I remember the reporting being very hit and miss around the middle of the prosecution case, and recall thinking that the evidence for a few charges, namely baby H was patchy and not very solid. However, when NJ delivered his magnificent closing speech he showed IMO that some of the charges I were initially unsure on were some of the most solid, JMO. He built the puzzle piece by piece, demonstrated the links and similarities between cases perfectly and then tied the entire case together with a big bow on top. That was when I went from thinking deliberations might take 3-4 weeks+ to thinking verdicts may be reached in as little as a week. Then when the judge gave his summing up and gave the jury instructions it solidified my opinion that verdicts could be quicker than I initially thought.
Clearly I was wrong and now I’m wondering if there were parts of the cross examination of prosecution witnesses that raised doubt for some jurors. But I think it’s very easy to get sucked into the smaller details, like with the c peptide question. A lot of it comes down to whether the jury believe the prosecution witness or LL, when there are 2 conflicting statements they have been told to weigh up who is most likely to be telling the truth. E.g the situation with baby E’s mum.. who should they believe, the mother of an allegedly murdered child, or LL who was shown to have changed her story and twisted the truth about some very small things and as she herself admitted ‘cannot recall’ many events. And whether they can be convinced that it is more likely that all of these coincidences were nothing more than unfortunate innocent things that occurred to an innocent LL, who merely forgot a few things and suddenly remembered them on the stand.

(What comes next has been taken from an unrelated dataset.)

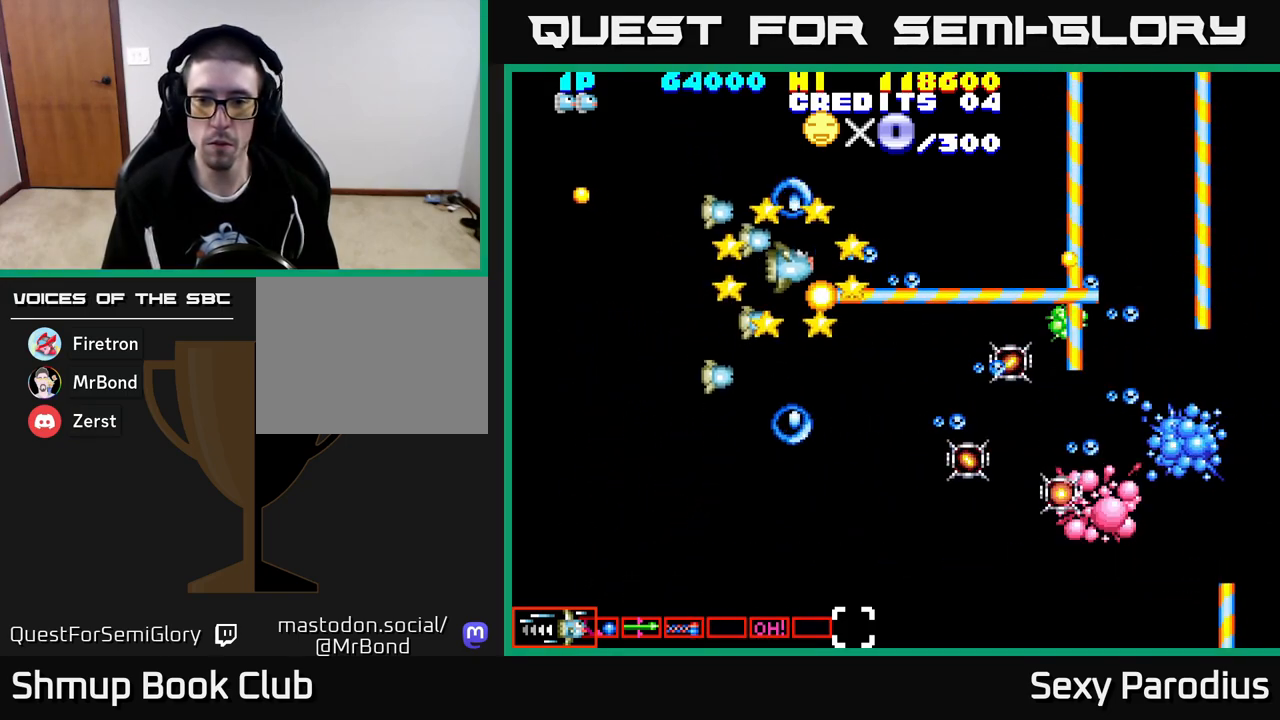
{"buttons": ["DPAD_DOWN", "DPAD_RIGHT"], "left_stick": "center", "events": [[50, "DPAD_UP", "up"], [117, "DPAD_DOWN", "down"], [133, "DPAD_LEFT", "up"], [417, "DPAD_RIGHT", "down"], [433, "R2", "up"]]}
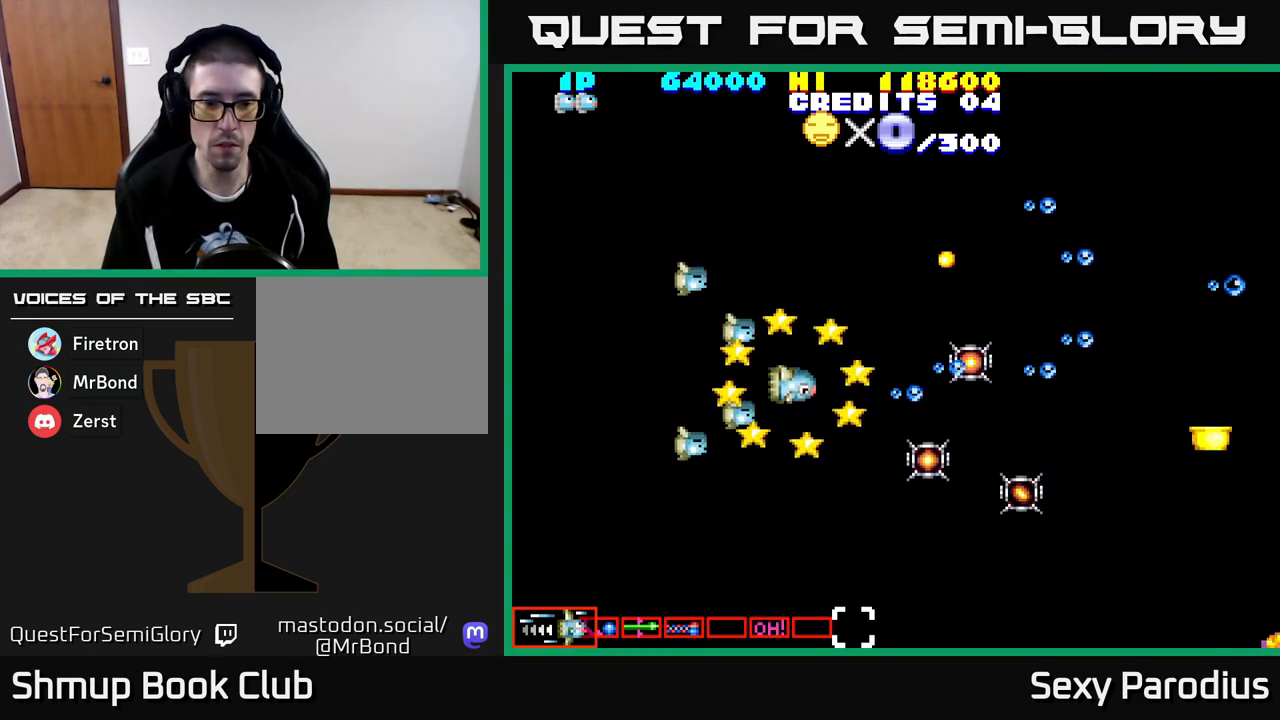
{"buttons": ["DPAD_UP"], "left_stick": "center", "events": [[83, "DPAD_RIGHT", "up"], [100, "DPAD_RIGHT", "down"], [383, "DPAD_DOWN", "up"], [500, "DPAD_RIGHT", "up"], [500, "DPAD_UP", "down"]]}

Which is more probable? Is all the jury have to first decide, once they can agree on that, IMO the decision for each charge becomes easier. Yes, there are many possibilities. A masked intruder
could have spiked TPN bags with insulin, babies bleeding
could have been caused by intubation or NG tubes, some of the babies
could have been vulnerable and had other medical problems caused by prematurity, LL
could have been searching up parents randomly because they were on her mind for some reason, she
could have been so unlucky that she was the only staff member present for every single suspicious collapse.
But when considered as a whole, together with everything we know now. Is it probable that a masked intruder poisoned babies with insulin on 2 seperate occasions, that babies who were otherwise doing well collapsed and died/almost died around the time LL was searching up their parents on Facebook and taking home handover notes, all while LL was on shift? And that’s without even touching on the Air Embolism, the special interest she showed in babies texting about them when she wasn’t even on shift, notes allegedly being falsified, over feeding, twins randomly collapsing within 24 hours of eachother, predicting ‘he’s not leaving here alive is he?’, plus much much more.
Is all of that probable? Or simply possible? Has all of that just happened by chance and somehow randomly linked LL in one way or another to every single baby’s collapse/death? Or is she a serial killer?
All MOO and JMO!
Sorry I went way off on a tangent that wasn’t even part of your question!